Thanks to Warriors in the Field, this muscular dystrophy patient can continue doing what he loves and spend quality time with his father.
Like so many young boys out there, thirteen year old Braden Allen, loved nothing more than climb the family hunting blind and spend the day outdoors with his father. Unfortunately, after a diagnosis of muscular dystrophy, that hobby and the wonderful bonding time had to be set aside.
Braden, who now uses a wheelchair for mobility, had no way to getting up to the family’s hunting blind. That meant, that father-son hunting trips had to be added to the list of things that Braden could no longer do because of his disease. Instead, he was forced to watch the action from the family’s back porch. Sadly, stories like that one are all too familiar for families who watch a child fight a daily battle against muscular dystrophy.
Muscular dystrophy is a group of genetic diseases that mainly affects the muscles, causing weakness, rigidity and even at times, complete paralysis. There are a number of different kinds of MD and it can strike at any age. In the United States the number of people with the disease varies because all the different kinds of MD affect people in many different ways; some people could have a case of MD that is so mild that they don’t even know they have it. The most common forms of MD and likely the kind that Braden has, is called Duchenne Muscular Dystrophy (DMD) that, along with its sister Becker MD, typically affect male children. In the U.S. 1 in every 5600 have it.
Braden, like so many other boys with Duchenne muscular dystrophy has lost the ability to walk.
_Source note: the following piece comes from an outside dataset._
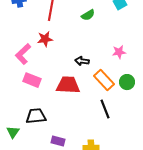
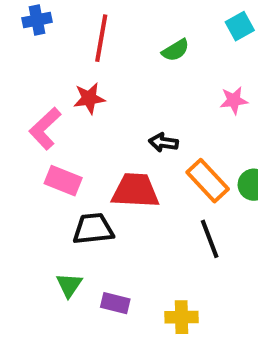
pink star: (119, 52) -> (234, 100), moved
black trapezoid: (36, 116) -> (93, 229), moved
green triangle: (13, 132) -> (69, 285), moved

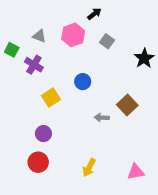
As he grows older with the disease, Braden will require round the clock care to perform even the basic of daily tasks. For now, though Braden has the support of his family, including his loving father, who also happens to be a veteran.
A generous donation of goods, labor and time
Because of Braden’s father’s long career in the military, he was the lucky recipient of a generous donation of Warriors in the Field. Founded by Dave Whittaker, the small charity focuses on supporting veterans and their families in a number of different ways. From offering resources and support to those who are suffering from post-traumatic stress disorder (PTSD) to installing wheelchair ramps for veterans and, in other cases, helping a veteran’s family member.
When a member of Braden’s family’s church, Valley Independent Church reached out to Whittaker and told him about Braden and his love of hunting. The church had originally reached out to Warriors in the Field because they wanted to repair the stand. Instead, Whitaker and a number of other volunteers decided to do one better and build him a brand new blind.
After reaching out to a local Lowe’s, Whitaker had donated supplies and an army of volunteers, some who knew the family and some who didn’t, ready to build the blind. Once the work was completed, the family was surprised and humbled by the kind gift. The specialized designed hunting blind is entirely wheelchair accessible, meaning that Braden will be able to go out hunting with his dad again.
The generosity didn’t end after the blind was presented to the family in a surprise ceremony at the local fire hall. The family thought they were attending an award ceremony for a family friend, when in fact, they were presented with the new blind. After the presentation, a youth group from Valley Independent Church followed Braden and his family home to set-up the new blind on the family’s property.
The effects of MD
Muscular Dystrophy is actually more than just a disease of the muscles. It’s in fact, a group of muscle disease that over time causes the skeletal muscles to breakdown. Because the many variations of the disease, what muscles are affected is also just as varied. As does the severity of the disease, the speed it progresses and when symptoms initially appear.
Regardless of what form of MD someone has, there are a few things that remain pretty constant from disease to disease. Most patients will either lose the ability walk entirely or be overcome by muscle weakness and require assistance from a cane or walker when walking. Other forms of MD affect more than just the muscles. It can also have a very big and not so good impact on a patient's heart health, and even cause the development of lung disease.
While scientists still don’t know the exact cause of the disease, they do know that MD is a genetic disorder and that there are roughly 30 different types of MD. At the moment, there is no cure for MD, but that doesn’t mean that doctors and scientists are frantically researching in the hopes to one day find a cure. At the moment, patients like Braden who get a positive diagnosis of the disease face a lifetime of physical therapy, steroid drugs and even corrective surgery.
Often times, the different treatment options help provide a bit of relief for some of the more intense symptoms like muscle cramping and rigidity, but they can be very expensive. Having someone with MD in the family can take a financial toll, as paying for drugs, therapies and the travel that is often required to visit specialist or medical teams can add-up. That’s what makes the specialized blind much more special.
Families often can’t afford to ‘treat’ themselves when the reality of living with MD and the expenses associated with it is always in their face. So, building a wheelchair accessible hunting blind was likely just not in the cards for Braden’s family. That’s what makes this gift, however humble it may seem, that much more special.
Helping families who are living with MD
Like many other 13 year old boys, there are plenty of things that Braden wants to be able to do. Unfortunately, being in a wheelchair and living with a chronic disease like MD means that there are lots of things that Braden will never actually be able to do. Or worse, things that he will need to give up, like hunting, something he truly loved doing with his Dad.